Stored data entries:
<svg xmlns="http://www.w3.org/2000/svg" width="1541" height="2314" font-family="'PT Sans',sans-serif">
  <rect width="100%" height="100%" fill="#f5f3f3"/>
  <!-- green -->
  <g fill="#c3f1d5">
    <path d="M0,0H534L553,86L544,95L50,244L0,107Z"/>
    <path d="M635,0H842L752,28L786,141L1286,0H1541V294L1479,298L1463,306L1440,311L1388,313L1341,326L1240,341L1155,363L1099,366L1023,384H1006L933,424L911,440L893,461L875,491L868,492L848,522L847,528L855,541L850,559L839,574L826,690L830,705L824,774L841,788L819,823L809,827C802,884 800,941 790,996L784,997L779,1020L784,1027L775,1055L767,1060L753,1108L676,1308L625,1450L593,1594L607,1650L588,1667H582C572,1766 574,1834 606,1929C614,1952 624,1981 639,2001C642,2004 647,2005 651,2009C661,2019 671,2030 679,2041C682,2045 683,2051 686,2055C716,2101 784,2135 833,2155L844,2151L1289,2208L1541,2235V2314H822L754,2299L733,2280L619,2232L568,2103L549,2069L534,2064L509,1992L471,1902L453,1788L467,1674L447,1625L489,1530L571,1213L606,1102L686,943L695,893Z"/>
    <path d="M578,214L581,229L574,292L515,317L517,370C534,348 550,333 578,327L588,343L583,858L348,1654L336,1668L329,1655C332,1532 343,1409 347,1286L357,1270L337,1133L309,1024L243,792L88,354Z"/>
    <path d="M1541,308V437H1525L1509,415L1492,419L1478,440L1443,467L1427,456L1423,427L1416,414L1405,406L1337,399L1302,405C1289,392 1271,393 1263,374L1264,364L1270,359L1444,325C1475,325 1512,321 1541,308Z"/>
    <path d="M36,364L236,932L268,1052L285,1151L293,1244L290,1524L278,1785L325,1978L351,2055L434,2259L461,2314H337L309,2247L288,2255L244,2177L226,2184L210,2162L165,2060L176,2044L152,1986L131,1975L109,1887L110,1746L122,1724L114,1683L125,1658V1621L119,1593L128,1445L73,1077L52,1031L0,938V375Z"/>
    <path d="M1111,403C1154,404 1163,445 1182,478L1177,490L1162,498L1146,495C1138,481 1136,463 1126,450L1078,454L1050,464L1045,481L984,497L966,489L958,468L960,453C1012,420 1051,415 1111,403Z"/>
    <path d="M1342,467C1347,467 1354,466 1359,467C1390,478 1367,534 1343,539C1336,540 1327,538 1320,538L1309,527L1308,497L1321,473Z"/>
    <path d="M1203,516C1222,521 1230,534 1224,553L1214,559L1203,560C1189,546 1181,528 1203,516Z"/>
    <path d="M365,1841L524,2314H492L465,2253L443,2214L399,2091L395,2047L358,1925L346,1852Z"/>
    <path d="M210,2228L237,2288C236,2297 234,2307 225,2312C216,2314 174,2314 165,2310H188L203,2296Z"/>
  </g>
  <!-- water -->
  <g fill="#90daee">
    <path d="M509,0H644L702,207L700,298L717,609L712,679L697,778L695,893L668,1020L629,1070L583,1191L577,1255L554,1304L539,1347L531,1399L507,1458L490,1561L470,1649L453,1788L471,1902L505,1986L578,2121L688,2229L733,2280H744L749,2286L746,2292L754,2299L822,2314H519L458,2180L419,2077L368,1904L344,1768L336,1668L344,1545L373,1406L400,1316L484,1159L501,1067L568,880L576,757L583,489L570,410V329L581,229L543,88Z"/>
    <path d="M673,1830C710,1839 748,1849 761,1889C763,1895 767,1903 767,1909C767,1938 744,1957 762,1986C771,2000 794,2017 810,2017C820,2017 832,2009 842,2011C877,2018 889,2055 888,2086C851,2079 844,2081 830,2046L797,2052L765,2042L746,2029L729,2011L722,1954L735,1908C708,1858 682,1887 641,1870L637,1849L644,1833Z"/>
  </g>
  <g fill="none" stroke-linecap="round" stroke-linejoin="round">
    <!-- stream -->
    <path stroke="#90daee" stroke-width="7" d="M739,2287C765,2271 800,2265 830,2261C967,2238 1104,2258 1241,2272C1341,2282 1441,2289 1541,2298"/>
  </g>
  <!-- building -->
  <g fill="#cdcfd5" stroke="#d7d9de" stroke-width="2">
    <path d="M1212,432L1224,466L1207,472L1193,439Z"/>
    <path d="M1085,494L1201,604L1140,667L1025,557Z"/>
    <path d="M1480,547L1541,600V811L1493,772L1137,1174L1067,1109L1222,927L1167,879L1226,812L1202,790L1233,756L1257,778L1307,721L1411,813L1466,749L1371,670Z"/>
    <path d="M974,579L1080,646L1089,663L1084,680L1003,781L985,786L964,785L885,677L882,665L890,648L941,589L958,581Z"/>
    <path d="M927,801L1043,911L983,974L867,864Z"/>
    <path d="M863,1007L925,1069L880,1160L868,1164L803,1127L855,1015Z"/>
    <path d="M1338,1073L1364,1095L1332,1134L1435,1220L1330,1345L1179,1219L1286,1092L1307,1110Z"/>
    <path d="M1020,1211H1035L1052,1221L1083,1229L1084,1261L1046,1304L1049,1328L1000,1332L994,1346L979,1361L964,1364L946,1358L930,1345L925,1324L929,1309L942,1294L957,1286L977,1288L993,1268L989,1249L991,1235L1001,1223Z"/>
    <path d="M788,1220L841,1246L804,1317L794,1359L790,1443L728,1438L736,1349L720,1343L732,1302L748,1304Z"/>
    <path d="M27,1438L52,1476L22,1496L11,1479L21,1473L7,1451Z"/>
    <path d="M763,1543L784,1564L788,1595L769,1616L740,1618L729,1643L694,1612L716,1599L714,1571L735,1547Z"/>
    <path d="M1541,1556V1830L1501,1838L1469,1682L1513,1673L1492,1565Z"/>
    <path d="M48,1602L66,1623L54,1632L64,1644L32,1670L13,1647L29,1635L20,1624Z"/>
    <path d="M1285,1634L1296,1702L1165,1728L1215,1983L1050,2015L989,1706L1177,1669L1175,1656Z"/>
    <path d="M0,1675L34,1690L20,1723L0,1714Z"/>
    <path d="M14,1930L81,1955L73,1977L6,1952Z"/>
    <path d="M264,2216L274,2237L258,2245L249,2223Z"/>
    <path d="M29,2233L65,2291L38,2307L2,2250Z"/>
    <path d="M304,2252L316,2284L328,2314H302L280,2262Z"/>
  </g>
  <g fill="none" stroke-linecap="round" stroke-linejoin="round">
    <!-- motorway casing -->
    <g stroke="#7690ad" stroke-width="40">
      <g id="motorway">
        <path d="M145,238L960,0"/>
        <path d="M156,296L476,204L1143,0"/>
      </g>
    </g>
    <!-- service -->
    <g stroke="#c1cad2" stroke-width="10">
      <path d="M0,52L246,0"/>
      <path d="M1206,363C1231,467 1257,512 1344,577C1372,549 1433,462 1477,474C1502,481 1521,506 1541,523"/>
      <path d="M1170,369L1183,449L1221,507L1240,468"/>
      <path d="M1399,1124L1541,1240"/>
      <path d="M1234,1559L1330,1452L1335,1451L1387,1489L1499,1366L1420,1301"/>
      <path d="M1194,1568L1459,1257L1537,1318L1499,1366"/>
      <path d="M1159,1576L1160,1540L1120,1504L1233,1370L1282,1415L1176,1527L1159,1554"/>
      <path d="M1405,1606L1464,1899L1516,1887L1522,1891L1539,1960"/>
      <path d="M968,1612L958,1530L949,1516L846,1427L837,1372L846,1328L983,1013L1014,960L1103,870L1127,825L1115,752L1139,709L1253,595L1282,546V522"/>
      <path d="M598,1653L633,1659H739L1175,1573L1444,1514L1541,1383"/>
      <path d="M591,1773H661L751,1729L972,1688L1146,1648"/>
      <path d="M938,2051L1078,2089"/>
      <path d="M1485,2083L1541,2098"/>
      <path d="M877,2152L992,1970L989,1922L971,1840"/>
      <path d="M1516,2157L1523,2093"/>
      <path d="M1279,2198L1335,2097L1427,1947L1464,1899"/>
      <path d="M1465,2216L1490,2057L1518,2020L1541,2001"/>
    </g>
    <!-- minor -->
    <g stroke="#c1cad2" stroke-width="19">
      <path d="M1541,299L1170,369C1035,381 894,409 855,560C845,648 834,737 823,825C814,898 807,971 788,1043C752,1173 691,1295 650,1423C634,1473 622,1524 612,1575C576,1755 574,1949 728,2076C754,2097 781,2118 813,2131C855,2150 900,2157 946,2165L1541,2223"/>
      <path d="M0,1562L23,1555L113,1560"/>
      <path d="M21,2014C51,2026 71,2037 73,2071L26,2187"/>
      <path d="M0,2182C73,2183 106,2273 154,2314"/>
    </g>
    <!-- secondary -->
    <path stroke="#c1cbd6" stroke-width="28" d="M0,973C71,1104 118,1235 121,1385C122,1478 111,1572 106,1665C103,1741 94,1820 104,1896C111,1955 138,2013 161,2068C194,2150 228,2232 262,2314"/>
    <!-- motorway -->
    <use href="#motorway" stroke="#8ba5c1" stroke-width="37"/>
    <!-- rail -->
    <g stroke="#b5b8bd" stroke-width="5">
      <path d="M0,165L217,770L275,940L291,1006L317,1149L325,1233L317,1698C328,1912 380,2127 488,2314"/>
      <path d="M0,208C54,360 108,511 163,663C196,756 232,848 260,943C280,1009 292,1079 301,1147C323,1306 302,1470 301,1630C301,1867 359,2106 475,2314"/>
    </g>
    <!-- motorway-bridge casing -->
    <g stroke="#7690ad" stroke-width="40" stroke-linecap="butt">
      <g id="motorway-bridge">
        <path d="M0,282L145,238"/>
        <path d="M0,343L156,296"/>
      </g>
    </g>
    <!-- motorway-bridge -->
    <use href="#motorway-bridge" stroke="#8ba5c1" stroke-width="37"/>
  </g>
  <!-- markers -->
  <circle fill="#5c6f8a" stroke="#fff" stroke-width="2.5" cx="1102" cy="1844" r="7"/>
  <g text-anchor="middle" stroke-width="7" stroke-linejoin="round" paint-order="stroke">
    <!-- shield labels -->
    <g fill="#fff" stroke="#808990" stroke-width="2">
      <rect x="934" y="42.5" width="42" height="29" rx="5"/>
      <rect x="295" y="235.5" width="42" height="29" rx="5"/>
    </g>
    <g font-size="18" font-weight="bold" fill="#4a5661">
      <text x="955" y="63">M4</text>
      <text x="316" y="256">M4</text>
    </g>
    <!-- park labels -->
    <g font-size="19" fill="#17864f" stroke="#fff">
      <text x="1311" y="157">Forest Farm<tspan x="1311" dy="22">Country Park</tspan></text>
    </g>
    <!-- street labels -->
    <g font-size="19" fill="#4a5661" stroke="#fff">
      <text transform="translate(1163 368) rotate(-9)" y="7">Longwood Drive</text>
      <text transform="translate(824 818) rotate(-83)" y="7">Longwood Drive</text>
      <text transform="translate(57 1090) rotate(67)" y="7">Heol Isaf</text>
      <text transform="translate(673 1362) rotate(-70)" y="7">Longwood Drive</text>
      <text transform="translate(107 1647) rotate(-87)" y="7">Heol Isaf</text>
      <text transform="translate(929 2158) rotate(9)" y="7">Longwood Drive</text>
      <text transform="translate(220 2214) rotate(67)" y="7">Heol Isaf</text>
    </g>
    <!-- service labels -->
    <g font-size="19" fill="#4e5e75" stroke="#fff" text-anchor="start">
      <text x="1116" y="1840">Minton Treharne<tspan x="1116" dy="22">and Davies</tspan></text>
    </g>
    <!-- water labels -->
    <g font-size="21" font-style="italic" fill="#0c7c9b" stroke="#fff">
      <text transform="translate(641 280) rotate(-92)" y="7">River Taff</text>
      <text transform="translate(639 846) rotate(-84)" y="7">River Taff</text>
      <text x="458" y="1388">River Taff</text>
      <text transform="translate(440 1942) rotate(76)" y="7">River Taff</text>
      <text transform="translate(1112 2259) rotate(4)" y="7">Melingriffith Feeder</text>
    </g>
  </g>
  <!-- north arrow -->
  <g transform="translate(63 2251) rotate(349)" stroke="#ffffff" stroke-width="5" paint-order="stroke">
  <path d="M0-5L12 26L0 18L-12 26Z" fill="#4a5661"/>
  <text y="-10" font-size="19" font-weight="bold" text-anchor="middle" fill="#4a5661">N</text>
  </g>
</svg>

* * *

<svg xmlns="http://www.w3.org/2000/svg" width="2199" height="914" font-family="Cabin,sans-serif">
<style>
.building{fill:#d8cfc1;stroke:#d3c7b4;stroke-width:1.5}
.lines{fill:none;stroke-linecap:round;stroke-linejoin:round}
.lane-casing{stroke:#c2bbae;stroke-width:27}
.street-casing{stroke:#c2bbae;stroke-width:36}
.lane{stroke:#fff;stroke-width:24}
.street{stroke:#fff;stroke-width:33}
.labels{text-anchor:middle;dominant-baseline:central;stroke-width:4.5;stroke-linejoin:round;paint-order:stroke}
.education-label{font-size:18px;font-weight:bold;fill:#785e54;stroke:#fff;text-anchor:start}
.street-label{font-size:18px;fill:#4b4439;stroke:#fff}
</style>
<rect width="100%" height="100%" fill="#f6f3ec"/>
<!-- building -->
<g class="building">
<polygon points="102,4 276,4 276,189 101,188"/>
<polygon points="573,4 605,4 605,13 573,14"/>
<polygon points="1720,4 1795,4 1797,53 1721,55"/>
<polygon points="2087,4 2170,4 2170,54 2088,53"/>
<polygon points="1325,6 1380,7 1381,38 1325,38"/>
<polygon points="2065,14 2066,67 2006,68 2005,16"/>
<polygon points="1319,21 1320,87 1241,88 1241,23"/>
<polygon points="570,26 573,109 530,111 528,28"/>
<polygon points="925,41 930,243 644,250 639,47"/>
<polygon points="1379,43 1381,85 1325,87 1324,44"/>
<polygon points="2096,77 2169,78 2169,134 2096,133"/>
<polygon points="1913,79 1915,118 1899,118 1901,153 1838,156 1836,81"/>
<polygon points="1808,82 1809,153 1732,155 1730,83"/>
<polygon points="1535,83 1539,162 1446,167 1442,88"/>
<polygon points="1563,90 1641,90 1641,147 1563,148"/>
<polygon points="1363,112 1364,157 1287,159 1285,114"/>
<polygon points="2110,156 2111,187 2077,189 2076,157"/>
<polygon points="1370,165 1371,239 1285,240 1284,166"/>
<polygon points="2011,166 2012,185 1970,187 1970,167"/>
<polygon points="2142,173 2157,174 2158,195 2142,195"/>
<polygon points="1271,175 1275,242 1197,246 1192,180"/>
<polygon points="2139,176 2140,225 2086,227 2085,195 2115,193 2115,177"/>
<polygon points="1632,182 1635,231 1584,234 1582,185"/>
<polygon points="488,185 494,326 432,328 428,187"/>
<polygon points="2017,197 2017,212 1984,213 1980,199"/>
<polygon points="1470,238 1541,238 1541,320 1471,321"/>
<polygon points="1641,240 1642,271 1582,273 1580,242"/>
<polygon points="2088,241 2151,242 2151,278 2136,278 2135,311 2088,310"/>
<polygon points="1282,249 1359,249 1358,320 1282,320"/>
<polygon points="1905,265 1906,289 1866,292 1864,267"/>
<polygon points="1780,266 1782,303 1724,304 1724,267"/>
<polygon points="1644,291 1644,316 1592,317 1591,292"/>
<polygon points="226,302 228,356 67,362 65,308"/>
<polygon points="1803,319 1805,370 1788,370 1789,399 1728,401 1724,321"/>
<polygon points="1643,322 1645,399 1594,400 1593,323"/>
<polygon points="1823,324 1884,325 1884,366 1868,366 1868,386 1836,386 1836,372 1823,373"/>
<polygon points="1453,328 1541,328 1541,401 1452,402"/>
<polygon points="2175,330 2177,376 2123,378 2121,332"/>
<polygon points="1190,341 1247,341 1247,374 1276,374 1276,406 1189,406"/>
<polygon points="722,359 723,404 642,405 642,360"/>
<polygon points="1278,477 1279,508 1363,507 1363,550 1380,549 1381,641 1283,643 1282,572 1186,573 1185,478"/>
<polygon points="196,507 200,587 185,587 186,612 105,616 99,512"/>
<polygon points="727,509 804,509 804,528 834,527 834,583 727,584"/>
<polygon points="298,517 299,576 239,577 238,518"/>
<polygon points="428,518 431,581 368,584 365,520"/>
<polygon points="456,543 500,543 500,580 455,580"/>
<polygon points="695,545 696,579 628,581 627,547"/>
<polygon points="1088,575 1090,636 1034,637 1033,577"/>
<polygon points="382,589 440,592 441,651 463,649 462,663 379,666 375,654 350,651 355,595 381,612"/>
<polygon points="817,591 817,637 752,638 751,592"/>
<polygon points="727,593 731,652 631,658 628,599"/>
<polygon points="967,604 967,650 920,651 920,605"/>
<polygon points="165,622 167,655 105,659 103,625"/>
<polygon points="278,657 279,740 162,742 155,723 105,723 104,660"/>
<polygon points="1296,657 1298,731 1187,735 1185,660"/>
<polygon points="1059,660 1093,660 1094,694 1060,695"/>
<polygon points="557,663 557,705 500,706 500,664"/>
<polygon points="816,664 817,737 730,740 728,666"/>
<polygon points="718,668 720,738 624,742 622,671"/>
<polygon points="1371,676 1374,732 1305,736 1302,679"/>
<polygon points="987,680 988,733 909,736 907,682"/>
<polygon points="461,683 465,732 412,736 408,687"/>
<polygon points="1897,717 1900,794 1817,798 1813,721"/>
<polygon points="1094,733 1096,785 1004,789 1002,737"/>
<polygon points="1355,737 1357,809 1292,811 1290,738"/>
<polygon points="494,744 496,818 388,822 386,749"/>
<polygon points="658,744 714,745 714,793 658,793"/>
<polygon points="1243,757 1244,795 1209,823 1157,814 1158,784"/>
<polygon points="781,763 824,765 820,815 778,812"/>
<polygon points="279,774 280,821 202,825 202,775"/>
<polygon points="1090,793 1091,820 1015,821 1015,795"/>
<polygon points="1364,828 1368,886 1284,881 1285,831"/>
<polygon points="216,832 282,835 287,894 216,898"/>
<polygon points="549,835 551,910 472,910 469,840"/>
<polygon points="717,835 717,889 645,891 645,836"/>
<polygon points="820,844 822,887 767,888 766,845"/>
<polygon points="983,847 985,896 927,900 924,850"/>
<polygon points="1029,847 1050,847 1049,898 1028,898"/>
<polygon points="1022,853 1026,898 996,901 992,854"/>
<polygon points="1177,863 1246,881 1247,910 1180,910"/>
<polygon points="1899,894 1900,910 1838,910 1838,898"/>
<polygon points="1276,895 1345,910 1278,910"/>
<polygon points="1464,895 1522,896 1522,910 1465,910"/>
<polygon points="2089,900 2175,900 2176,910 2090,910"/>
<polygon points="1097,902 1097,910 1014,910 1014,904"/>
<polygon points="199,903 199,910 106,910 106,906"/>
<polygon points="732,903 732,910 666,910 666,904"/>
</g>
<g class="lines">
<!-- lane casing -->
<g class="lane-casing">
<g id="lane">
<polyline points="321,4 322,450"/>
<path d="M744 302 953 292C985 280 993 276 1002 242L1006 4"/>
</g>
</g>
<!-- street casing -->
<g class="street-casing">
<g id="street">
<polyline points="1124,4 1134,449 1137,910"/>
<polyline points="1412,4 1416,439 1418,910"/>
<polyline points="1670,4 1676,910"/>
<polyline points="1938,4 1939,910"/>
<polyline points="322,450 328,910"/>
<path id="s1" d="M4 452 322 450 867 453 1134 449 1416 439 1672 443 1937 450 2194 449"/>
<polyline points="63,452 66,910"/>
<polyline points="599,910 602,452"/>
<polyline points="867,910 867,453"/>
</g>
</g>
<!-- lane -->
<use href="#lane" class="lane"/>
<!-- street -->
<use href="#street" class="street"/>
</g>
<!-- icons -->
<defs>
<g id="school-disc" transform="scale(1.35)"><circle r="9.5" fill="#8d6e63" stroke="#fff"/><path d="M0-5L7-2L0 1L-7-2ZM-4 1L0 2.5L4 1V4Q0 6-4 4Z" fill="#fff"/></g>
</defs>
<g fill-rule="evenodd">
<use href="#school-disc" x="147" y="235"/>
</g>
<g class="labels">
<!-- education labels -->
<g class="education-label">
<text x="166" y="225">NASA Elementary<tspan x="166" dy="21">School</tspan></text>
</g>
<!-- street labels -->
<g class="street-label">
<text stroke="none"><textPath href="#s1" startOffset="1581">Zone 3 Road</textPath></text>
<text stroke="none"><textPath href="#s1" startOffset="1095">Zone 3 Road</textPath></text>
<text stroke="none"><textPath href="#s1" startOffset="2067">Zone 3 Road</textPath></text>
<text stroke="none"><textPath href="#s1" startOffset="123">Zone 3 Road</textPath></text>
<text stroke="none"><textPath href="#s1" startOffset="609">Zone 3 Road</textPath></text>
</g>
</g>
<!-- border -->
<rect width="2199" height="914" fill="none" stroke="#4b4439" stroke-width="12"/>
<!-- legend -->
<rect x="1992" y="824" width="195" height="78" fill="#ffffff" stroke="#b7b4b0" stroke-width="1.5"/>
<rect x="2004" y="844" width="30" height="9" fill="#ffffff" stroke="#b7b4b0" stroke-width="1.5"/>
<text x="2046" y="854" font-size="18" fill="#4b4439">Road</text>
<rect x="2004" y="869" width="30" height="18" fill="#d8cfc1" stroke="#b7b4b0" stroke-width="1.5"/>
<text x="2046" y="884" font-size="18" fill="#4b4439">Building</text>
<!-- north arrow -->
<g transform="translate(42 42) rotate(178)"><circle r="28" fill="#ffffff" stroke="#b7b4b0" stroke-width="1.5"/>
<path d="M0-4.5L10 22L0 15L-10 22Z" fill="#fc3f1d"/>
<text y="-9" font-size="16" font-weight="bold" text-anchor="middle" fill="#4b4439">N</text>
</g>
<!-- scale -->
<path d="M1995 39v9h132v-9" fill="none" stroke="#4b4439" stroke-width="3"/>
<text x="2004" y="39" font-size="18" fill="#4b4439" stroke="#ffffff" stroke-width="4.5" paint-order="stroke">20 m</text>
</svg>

Exercise instructions: Wherever the word "lines" appears in the records above, copy that line.

Solved exercise:
.lines{fill:none;stroke-linecap:round;stroke-linejoin:round}
<g class="lines">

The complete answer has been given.